Other alternatives to explain the low environmental influence could be differences in growth rates, delayed response of phytoplankton to environmental changes, or the effect of important drivers that we did not measure, such as zooplankton grazing that occasionally could be a major controlling factor in floodplain lakes (Frau 2021). At least for these two lakes we can assume that grazing was not a relevant controlling factor during the study period. Indeed, in a previous work made in the isolated lake (Mirador Lake), Frau et al. (2015) showed that zooplankton was dominated by microphagous rotifers and did not affect phytoplankton structure. In Frau et al. (2017), we also found that high abundances of planktivorous fish control zooplankton and these in turn cannot control phytoplankton. Unpublished data for the connected lake (Irupé Lake) also suggests a similar pattern considering that microphagous rotifers also dominated the zooplankton assemblage during the study period (M.F. Gutierrez, personal communication).

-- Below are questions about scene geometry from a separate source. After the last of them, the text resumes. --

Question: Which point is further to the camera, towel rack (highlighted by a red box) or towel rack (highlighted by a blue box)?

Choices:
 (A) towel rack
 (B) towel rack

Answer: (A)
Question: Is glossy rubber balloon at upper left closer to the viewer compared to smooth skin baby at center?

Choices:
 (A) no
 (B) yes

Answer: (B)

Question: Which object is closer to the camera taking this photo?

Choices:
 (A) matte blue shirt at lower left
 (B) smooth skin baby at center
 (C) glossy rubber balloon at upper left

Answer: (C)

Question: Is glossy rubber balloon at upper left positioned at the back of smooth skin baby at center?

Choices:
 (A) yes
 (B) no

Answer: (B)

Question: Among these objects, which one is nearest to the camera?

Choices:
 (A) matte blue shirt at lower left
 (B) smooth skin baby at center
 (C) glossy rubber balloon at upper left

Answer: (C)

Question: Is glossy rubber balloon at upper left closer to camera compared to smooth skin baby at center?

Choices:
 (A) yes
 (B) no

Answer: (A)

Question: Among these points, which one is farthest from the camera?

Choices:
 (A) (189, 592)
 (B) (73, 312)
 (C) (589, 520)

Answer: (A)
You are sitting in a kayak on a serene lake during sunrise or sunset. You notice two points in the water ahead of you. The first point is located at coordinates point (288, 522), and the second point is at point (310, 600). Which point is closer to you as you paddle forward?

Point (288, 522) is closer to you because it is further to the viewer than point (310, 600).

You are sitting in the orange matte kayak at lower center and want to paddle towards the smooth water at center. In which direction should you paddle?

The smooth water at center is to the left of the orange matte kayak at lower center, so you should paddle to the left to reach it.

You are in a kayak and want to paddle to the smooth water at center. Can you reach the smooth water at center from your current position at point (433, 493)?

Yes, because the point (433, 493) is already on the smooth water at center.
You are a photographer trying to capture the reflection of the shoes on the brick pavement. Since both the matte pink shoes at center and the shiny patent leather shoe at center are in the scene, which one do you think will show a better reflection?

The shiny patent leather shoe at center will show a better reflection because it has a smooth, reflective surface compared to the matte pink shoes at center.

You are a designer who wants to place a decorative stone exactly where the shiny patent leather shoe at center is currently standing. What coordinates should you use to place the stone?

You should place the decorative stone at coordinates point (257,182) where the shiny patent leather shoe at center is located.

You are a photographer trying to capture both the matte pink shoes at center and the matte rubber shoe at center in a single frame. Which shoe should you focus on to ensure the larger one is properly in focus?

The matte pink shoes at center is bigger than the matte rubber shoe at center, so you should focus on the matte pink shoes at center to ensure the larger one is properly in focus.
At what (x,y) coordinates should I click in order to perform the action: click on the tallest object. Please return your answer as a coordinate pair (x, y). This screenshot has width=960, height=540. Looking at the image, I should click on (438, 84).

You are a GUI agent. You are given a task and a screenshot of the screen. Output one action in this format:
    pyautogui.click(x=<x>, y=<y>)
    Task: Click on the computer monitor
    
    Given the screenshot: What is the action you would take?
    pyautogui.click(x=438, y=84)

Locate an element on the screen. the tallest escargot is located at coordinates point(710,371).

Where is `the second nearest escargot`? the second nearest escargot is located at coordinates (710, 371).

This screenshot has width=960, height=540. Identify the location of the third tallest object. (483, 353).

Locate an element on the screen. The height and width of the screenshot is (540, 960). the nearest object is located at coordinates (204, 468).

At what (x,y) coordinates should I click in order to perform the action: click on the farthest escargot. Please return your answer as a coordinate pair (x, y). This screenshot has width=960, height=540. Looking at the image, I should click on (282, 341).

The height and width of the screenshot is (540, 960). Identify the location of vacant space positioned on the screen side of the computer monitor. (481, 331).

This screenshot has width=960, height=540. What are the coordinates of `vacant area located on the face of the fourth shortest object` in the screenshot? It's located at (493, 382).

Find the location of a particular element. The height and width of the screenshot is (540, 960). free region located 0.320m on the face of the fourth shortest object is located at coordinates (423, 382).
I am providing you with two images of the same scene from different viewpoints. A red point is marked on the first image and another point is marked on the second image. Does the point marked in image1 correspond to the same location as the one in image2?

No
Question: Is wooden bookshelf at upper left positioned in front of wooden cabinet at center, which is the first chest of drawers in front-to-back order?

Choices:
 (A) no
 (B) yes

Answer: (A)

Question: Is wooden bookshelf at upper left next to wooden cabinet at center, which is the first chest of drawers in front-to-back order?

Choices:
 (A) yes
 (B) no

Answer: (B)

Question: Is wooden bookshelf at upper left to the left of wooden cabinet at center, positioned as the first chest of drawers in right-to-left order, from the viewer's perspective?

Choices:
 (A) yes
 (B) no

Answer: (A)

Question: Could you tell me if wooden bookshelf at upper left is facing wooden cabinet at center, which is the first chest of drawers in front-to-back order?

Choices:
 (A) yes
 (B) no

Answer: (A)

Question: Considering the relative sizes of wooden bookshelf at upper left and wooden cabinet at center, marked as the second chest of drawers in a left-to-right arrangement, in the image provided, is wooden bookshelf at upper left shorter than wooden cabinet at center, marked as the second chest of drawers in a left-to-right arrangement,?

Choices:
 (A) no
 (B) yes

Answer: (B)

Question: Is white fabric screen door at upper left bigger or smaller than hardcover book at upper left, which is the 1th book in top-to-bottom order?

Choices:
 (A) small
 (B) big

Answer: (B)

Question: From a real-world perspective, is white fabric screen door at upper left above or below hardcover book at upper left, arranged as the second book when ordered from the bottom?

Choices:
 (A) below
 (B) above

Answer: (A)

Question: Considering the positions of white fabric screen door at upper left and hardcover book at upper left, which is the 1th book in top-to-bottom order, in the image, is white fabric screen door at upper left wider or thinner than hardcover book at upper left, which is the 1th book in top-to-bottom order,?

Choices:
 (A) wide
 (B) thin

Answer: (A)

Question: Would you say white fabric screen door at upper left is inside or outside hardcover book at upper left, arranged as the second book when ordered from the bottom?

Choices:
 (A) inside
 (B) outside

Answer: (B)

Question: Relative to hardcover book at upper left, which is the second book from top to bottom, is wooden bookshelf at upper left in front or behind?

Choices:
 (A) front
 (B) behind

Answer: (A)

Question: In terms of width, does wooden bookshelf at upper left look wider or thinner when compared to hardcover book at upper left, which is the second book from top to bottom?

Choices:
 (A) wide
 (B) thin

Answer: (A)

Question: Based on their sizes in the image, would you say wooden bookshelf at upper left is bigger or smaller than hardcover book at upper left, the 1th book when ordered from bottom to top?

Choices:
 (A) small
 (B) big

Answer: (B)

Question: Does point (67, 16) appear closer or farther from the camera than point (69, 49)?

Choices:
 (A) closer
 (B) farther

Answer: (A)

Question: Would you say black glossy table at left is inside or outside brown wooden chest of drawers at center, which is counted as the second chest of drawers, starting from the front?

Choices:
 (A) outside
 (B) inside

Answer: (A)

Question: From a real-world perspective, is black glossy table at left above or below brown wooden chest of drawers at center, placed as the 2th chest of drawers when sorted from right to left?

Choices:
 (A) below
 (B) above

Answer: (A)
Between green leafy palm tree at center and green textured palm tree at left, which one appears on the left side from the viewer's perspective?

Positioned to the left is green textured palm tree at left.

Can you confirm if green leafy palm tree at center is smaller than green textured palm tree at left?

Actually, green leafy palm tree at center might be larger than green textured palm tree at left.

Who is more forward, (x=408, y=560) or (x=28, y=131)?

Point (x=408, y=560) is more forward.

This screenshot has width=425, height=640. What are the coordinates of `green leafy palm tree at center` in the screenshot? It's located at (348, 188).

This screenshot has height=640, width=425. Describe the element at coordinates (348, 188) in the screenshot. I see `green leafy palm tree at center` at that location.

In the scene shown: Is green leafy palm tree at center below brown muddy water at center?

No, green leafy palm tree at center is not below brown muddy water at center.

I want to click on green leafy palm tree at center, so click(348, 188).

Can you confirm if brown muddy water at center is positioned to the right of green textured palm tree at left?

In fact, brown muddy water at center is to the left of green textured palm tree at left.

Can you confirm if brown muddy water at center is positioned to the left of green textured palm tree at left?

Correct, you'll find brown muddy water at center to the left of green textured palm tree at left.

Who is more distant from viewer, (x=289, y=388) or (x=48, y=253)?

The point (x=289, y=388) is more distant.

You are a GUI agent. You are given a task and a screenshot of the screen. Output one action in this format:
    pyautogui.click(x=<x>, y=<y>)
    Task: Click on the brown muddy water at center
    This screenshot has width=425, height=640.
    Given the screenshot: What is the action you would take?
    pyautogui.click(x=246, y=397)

The evidence compiled by other authors about the factors that control phytoplankton composition and beta diversity still requires intensive study considering that the results obtained may depend on the spatial extent (Heino et al. 2015; Bortolini et al. 2017). Some studies have shown that the phytoplankton composition is controlled by only pure environmental effects (Vanormelingen et al. 2008; Padial et al. 2014; Bortolini et al. 2017), or both environmental and spatial effects (Soininen et al. 2007; Teittinen et al. 2016; Devercelli et al. 2016). In comparison, others have shown that neither environmental nor spatial effects structured phytoplankton communities (Beisner et al. 2006; Nabout et al. 2009). While most studies approach the effect of environment or environment and space, few studies have included the temporal influence as another proxy of processes that depend on time. In this study, we found that temporal changes unrelated to environmental variations were more critical for phytoplankton structuring than the environment. These results are consistent with Pineda et al. (2019) and de Fátima Bomfim et al. (2021), which also analyzed the dynamics of connected and disconnected lakes and found a relatively high relevance of temporal changes on the structure of phytoplankton communities.

Conclusions

In this study, we described the phytoplankton diversity patterns in two shallow lakes from a subtropical region with contrasting connectivity to a fluvial system, as well as environmental and temporal drivers. As we expected, alfa diversity was more relevant for gamma diversity in the isolated lake. At the same time, the change of species among samplings could be more relevant in the connected lake. We also found that even though environmental factors are suitable descriptors of phytoplankton diversity, other temporal factors could be more important drivers. Indeed, although the temporal variation of the phytoplankton community associated with changes in environmental conditions (i.e., temporal succession) has been studied for a long time, our results suggest that other temporal factors not related to environmental changes may have relevance as controlling factors of phytoplankton diversity, at least in these two shallow lakes. We are aware that our results may be limited in their generalization because we only considered two lakes from a vast alluvial plain which is the Paraná River System. However, a highlight of this approach is the role that temporal factors may play in the structuration of the phytoplankton assemblages. All of this suggests novel and exciting new research avenues to follow in plankton research.